The following is excerpted from a Q&A that appears in the March issue of No-Load Fund Analyst, published by Litman Gregory. In this Q&A with Melissa Wedel, a research analyst at Litman Gregory, an assessment is given on Berkowitz and Fairholme Capital Management, following the firm's miserable performance in 2011. For more information on accessing the full issue of No-Fund Analyst, and to see the full version of this Q&A, click here.
Conviction versus overconfidence: Is Berkowitz being irrational and stubborn by holding onto financial stocks even after they have declined so much?

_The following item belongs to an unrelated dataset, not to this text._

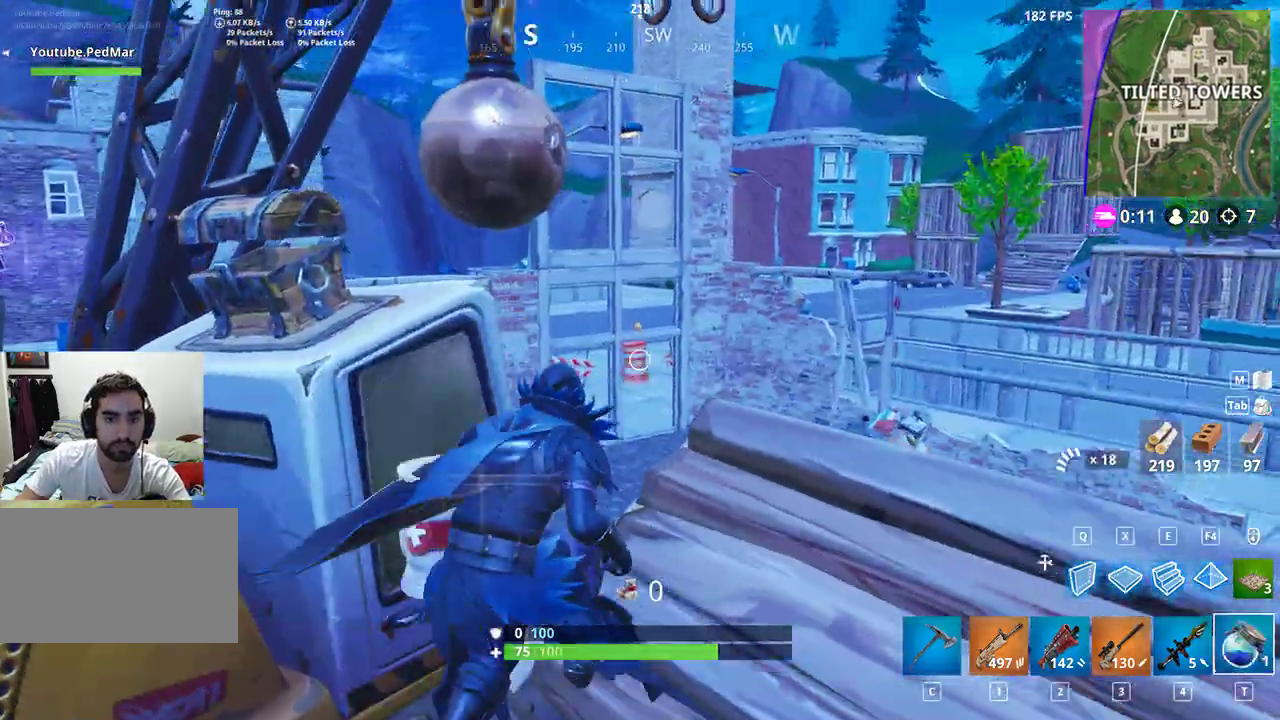
{"keys": [], "mouse": [], "events": [[33, "ctrl", "up"], [33, "shift", "up"], [200, "mouse_left", "down"], [333, "a", "up"], [367, "mouse_left", "up"]]}
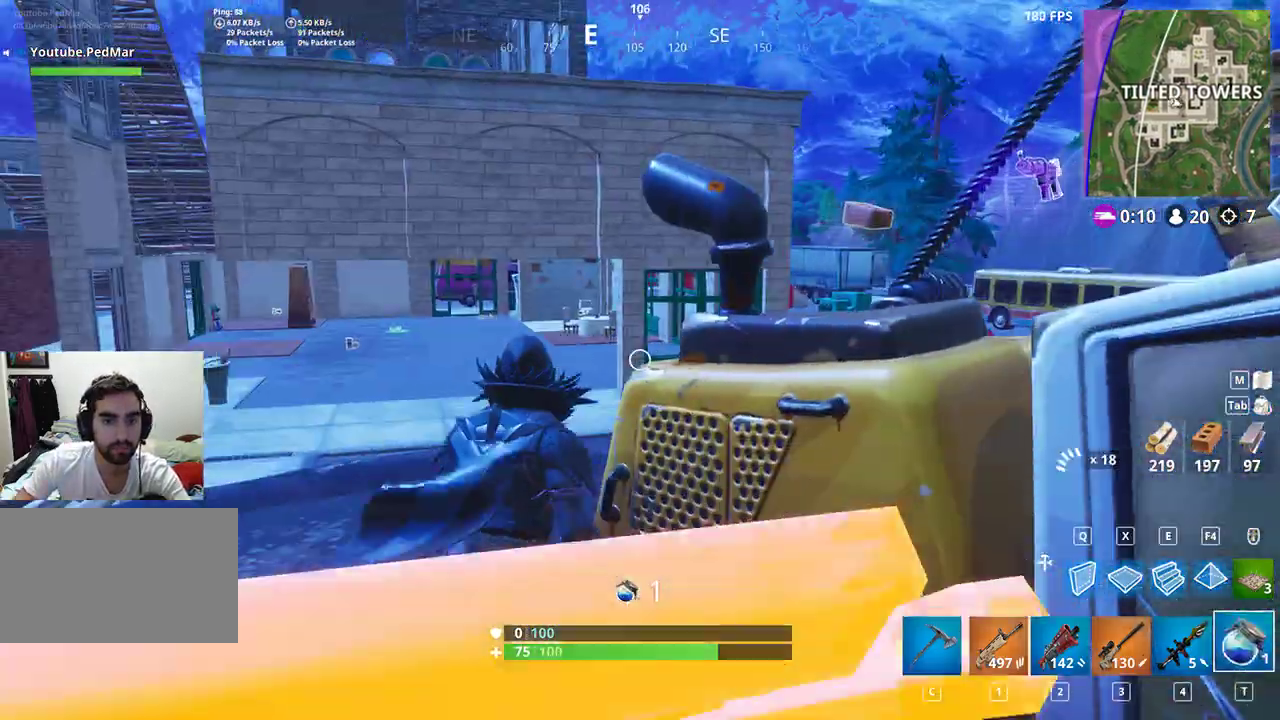
{"keys": [], "mouse": [], "events": [[233, "mouse_left", "down"], [333, "mouse_left", "up"]]}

We have talked to Berkowitz about his willing¬ness to replace some of the portfolio's financial stocks if he found new ideas that were sufficiently cheap, and we believe that he would do so. In other words, he does not seem to be stubbornly sticking with the financials until he is proven right; rather, his decisions are driven by his value-focused investment discipline. In the past, Berkowitz has demonstrated that he is willing to move on from even his largest holdings before their value is fully recognized (e.g., Pfizer in 2009), if more attractive opportunities present themselves. Currently, he thinks that it is unlikely other companies will become as cheap as the financials he owns, so it is unlikely he will move away from these holdings before they appreciate. This seems to be reflective of his analysis of the opportunity set, and his confidence in his assessment of the value of the companies he owns, rather than stubbornness. We will continue to assess this in our ongoing discussions with Berkowitz and his team, as we have seen other successful managers cross the line between conviction resulting from superior research insight, and stubbornness due to overconfidence or the inability to admit mistakes.
Isn't the magnitude of underperformance in 2011 sufficient reason to sell the fund?
We will not sell a fund solely because of poor performance, as performance itself is not predictive. Our process dictates that we dig in to understand the reasons for underperformance. We sell if we determine that we were wrong in identifying a manager's edge to begin with or if some positive we originally identified is no longer there. In Fairholme's case, the primary tenets of our original thesis are still intact, and we continue to be impressed with the quality of Berkowitz's analysis of the holdings in the portfolio.
Some of the fund's top holdings traded down massively during the year; most notably the stock price of AIG—the fund's largest weighting at 25%—lost 52% last year. We believe it is important to bear in mind that a stock's underperformance in a particular year is not necessarily evidence of a mistake. What today appears to be a mistake could be a case of the cheap becoming cheaper—the eventual success of an investment can only be determined over the full investment period. Incidentally, the same financial stocks that so meaningfully underperformed in 2011 have driven Fairholme's outperformance thus far in 2012. Of course, this may not persist in the short or even long term. Since we can't know this, we instead have to evaluate Berkowitz's analysis to assess whether or not he has critically misjudged the companies in the portfolio. The key is to deter¬mine whether the decreased stock prices reflect flaws in the manager's original thesis or whether they reflect the market's temporary failure to recognize value that is in fact present.
In Berkowitz's case, we have repeatedly discussed his analysis of the companies in the portfolio and have come away confident that his original thesis on these companies was sound. While there appear to have been mistakes in some of his assumptions—particularly about AIG where he thought the government would begin to sell part of its stake in the company at higher prices—his broader case for the under¬lying fundamentals seems sound. Therefore, we believe it would be a mistake to sell the fund based on recent performance.
Did Berkowitz let Fairholme's asset base grow too large and did that contribute to the fund's under¬performance?
Fairholme is a prime example of investors chasing performance. Even in the wake of the credit crisis as nearly every other equity fund was facing shareholder redemptions, Fairholme had record inflows.
Admittedly, it is difficult to determine exactly how much is too much when it comes to analyzing a fund's assets under management—we know the number is influenced by factors related to the fund's investment universe and investment approach.
We do not believe Fairholme's asset base had anything to do with the fund's poor performance in 2011. Rather, it was the financial companies that Berkowitz invested in that caused the poor performance and we don't believe those investments or their position sizes were driven by (or necessitated by) the growth in his asset base.
Berkowitz has always talked about cash as being a strategic asset. He proved his point by having nearly a third of the portfolio in Treasuries or other “dry powder” assets to put to work when opportunities arose several years ago. Also, Berkowitz has always been aware that the cash could leave just as quickly as it came in. It was a good thing he was prepared, because he was right about that, too. He used the large cash position to meet shareholder redemptions that occurred as a result of the fund's underperformance. (It seems he also had to sell some equity positions to meet redemptions.) It is possible he could let assets grow too much in the future and this is something we will continue to assess going forward. Generally speaking, we are attracted to the increased flexibility and broader opportunity set afforded by a smaller asset base.